Помолчали, за стеной спали, негромкий храп слышался. С другой стороны, в кухне женщины разговаривали по-таджикски. Иногда тихо смеялись.
– Я никогда в жизни не бывала в ресторане, – шепнула Катя.
– Правда, что ль?
– Правда. Думаешь, мне в ресторан все-таки?
– Да что тут думать, ты «Кать» чокнутая… а я смотрю, ты сегодня смурная какая-то…
Катя вздохнула тяжело в темноте, повернулась к сестре:
– Я не из-за этого. Отец, как мы уехали, не встает…
– Звонила?
– Да.
– Из-за того, что ты уехала, не встает?
– Нет, – Катя замолчала, – ему вставать почти нельзя, только, чтобы пролежней не было, а он матери пытался помогать, когда я уехала. Все хотел делать из коляски, мама говорит, даже за водой с одним ведром ездил в колодец… – Катя опять замолчала, в темноте слышно было, как хлюпнула тихо носом, – мать хочет хирурга из Иркутска позвать, чтоб посмотрел…
– Ну?
– Семь тысяч рублей надо, а у нее денег нет на телефон положить… – слышно было, как Катя глотает слезы.
– Кинь ей!
– Я кинула.
Тихо сделалось в комнате. Таджички примолкли. С мужской половины доносился негромкий храп.
– Да-а-а, тяжело твоим… – Настя думала о чем-то, потом, вздохнула, – хорошенький, конечно, Андрюшка, но так подумать – не надо было теть Ире его рожать!
– Ты что болтаешь, Насть?!
– Ты и сама это знаешь. Что за жизнь у него будет? Денег на телефон нет, а тут целый ребенок живой!
Катя молчала.
– Не было бы сейчас Андрюшки, мать могла бы за отцом ухаживать, может, и операцию уже сделали бы. Чем она думала, когда рожала? В сорок-то лет? Она что, не видела, какая вокруг жизнь? Я уже тогда в Москву собиралась…
– Гадость, Настька, ты сейчас сказала. Будет у Андрюшки жизнь как жизнь…
– Ну да, только у теть Иры три мужика сейчас на руках! А руки-то две! Тебе придется на них вкалывать, а у тебя своя жизнь!
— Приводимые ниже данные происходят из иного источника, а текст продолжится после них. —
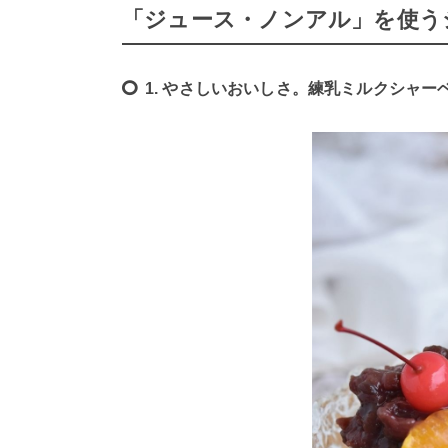
「ジュース・ノンアル」を使う
1. やさしいおいしさ。練乳ミルクシャー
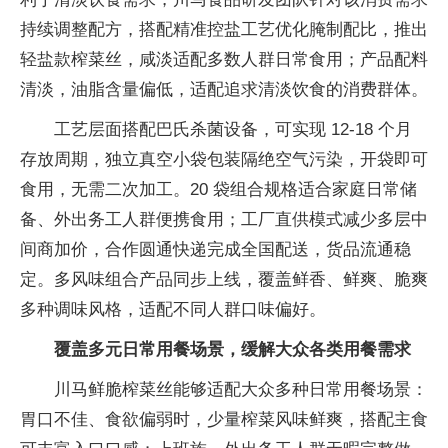
持续调整配方，搭配精准控盐工艺优化腌制配比，推出
轻盐款榨菜丝，咸淡适配多数人群日常食用；产品配料
清淡，油脂含量偏低，适配追求清淡饮食的消费群体。
工艺层面搭配巴氏杀菌设备，可实现 12-18 个月
存放周期，独立真空小袋包装隔绝空气污染，开袋即可
食用，无需二次加工。20 袋组合规格适合家庭日常储
备、外出务工人群便携食用；工厂直供模式减少多层中
间商加价，合作圆通快递完成全国配送，货品流通稳
定。多风味组合产品同步上线，覆盖鲜香、鲜爽、脆爽
多种调味风格，适配不同人群口味偏好。
覆盖多元日常用餐场景，缓解大众各类用餐需求
川马鲜脆榨菜丝能够适配大众多种日常用餐场景：
胃口不佳、食欲偏弱时，少量榨菜风味鲜爽，搭配主食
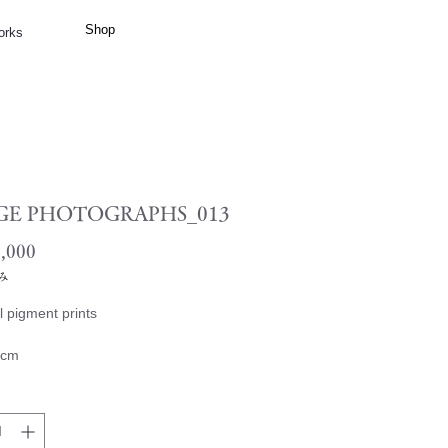
Shop
orks
GE PHOTOGRAPHS_013
価
,000
格
み
l pigment prints
4cm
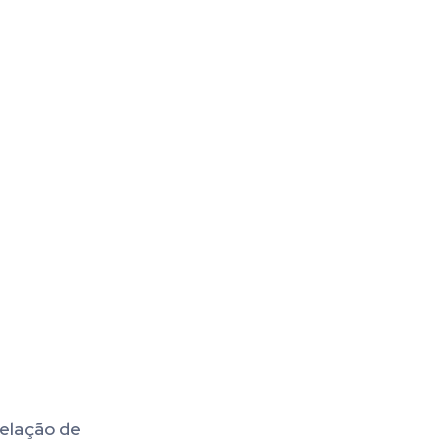
relação de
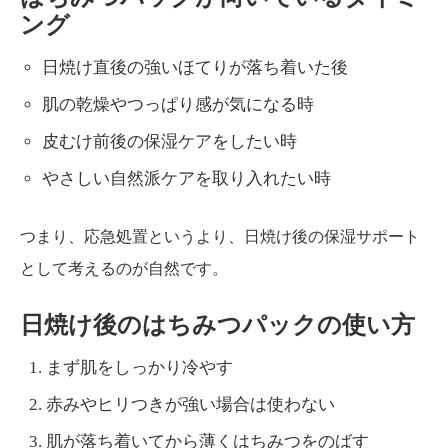
ング
日焼け直後の強いほてりが落ち着いた後
肌の乾燥やつっぱり感が気になる時
皮むけ前後の保湿ケアをしたい時
やさしい自然派ケアを取り入れたい時
つまり、応急処置というより、日焼け後の保湿サポート
として考えるのが自然です。
日焼け後のはちみつパックの使い方
まず肌をしっかり冷やす
赤みやヒリつきが強い場合は使わない
肌が落ち着いてから薄くはちみつをのばす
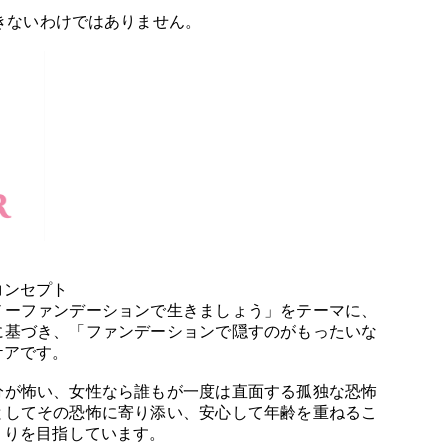
起きないわけではありません。
コンセプト
ノーファンデーションで生きましょう」をテーマに、
に基づき、「ファンデーションで隠すのがもったいな
ケアです。
分が怖い、女性なら誰もが一度は直面する孤独な恐怖
としてその恐怖に寄り添い、安心して年齢を重ねるこ
くりを目指しています。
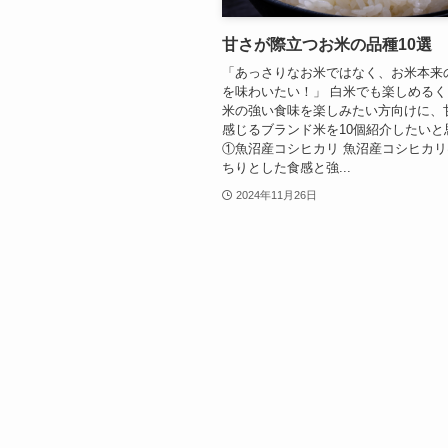
甘さが際立つお米の品種10選
「あっさりなお米ではなく、お米本来
を味わいたい！」 白米でも楽しめる
米の強い食味を楽しみたい方向けに、
感じるブランド米を10個紹介したいと
①魚沼産コシヒカリ 魚沼産コシヒカ
ちりとした食感と強...
2024年11月26日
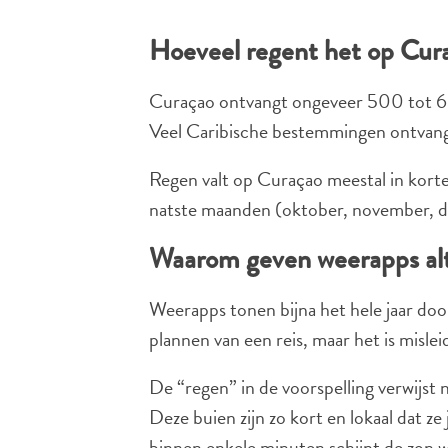
Hoeveel regent het op Cur
Curaçao ontvangt ongeveer 500 tot 600
Veel Caribische bestemmingen ontvan
Regen valt op Curaçao meestal in korte
natste maanden (oktober, november, d
Waarom geven weerapps alt
Weerapps tonen bijna het hele jaar do
plannen van een reis, maar het is mislei
De “regen” in de voorspelling verwijst
Deze buien zijn zo kort en lokaal dat z
binnen enkele minuten schijnt de zon w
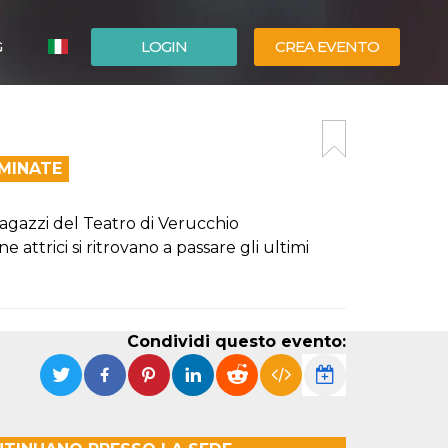
G
LOGIN
CREA EVENTO
ESPAÑOL
ENGLISH
RMINATE
Ragazzi del Teatro di Verucchio
 attrici si ritrovano a passare gli ultimi
Condividi questo evento:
Мне тебя жалко! – Настя зевнула.
– Какая ерунда! – сказала с досадой Катя.
– Жизнь – не ерунда… Она – одна!
– Это точно. Денег мне надо заработать! Если не заработаю, то не знаю…
– Вот я и говорю, все деньги да деньги, ради них и живем, получается. – Настя опять крепко зевнула и повернулась на бок.
Женщины на кухне подвигали стульями и замолчали. Тоже улеглись где-то. Настя уснула, а Катя долго еще лежала с открытыми глазами.